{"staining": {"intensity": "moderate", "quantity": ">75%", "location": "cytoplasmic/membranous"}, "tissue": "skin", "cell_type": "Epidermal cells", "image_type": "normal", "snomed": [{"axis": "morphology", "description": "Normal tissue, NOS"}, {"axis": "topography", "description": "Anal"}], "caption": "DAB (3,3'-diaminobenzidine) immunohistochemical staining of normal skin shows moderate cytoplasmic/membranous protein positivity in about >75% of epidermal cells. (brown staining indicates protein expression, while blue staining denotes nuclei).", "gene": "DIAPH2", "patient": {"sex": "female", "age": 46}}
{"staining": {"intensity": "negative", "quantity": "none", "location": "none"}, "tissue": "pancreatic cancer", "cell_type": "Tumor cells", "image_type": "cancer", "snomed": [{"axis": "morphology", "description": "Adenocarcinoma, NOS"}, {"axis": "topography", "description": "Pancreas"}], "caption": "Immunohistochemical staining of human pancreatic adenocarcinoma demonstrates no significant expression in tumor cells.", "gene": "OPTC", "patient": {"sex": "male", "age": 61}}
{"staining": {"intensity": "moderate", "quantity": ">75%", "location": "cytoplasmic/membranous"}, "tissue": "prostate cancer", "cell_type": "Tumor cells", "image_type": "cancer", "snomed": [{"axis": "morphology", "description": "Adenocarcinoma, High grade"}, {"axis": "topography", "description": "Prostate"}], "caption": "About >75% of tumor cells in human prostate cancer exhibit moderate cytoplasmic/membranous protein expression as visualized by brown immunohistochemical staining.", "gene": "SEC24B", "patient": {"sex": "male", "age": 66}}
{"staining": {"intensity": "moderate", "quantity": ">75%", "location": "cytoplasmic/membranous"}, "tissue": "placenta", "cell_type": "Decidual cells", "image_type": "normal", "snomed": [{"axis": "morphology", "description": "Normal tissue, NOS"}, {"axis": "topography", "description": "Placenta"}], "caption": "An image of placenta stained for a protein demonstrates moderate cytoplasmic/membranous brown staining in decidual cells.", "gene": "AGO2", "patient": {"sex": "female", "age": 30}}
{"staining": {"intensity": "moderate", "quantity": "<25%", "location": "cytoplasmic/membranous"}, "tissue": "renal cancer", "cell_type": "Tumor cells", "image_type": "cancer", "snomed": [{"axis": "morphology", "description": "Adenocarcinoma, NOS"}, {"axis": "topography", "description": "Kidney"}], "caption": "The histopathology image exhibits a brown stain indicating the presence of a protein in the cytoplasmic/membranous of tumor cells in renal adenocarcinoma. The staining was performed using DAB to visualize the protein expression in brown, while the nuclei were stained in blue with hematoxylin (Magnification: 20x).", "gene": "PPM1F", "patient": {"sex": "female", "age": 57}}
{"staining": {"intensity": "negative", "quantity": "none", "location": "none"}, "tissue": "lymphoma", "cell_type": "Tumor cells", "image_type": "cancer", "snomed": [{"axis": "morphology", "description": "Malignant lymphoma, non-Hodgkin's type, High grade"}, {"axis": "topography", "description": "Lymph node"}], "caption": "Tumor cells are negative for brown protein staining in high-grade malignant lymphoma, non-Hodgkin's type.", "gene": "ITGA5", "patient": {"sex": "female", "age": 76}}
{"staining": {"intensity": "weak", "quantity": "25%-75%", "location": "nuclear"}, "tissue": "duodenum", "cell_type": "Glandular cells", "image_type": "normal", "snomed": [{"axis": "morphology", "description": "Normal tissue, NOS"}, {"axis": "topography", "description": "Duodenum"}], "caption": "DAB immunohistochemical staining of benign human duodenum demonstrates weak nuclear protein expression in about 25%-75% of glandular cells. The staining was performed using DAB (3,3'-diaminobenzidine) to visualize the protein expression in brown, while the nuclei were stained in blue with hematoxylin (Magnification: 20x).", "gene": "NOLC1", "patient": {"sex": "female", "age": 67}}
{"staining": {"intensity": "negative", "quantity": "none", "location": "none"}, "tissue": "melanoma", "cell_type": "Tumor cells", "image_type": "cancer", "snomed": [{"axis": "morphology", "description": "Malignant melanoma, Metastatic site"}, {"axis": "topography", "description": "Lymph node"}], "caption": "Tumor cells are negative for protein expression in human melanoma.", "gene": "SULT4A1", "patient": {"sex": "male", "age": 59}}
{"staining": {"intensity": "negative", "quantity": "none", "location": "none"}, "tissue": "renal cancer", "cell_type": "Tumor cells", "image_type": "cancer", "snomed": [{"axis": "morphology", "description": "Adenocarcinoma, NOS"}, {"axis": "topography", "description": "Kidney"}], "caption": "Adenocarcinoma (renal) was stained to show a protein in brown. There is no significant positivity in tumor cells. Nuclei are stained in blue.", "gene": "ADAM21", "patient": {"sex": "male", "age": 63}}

▶ [What you are asked to do]:
Please make your reply exactly the lines from the one containing "negative for protein" through the end of the entries above, and nothing more.

▶ [Answer box]:
{"staining": {"intensity": "negative", "quantity": "none", "location": "none"}, "tissue": "melanoma", "cell_type": "Tumor cells", "image_type": "cancer", "snomed": [{"axis": "morphology", "description": "Malignant melanoma, Metastatic site"}, {"axis": "topography", "description": "Lymph node"}], "caption": "Tumor cells are negative for protein expression in human melanoma.", "gene": "SULT4A1", "patient": {"sex": "male", "age": 59}}
{"staining": {"intensity": "negative", "quantity": "none", "location": "none"}, "tissue": "renal cancer", "cell_type": "Tumor cells", "image_type": "cancer", "snomed": [{"axis": "morphology", "description": "Adenocarcinoma, NOS"}, {"axis": "topography", "description": "Kidney"}], "caption": "Adenocarcinoma (renal) was stained to show a protein in brown. There is no significant positivity in tumor cells. Nuclei are stained in blue.", "gene": "ADAM21", "patient": {"sex": "male", "age": 63}}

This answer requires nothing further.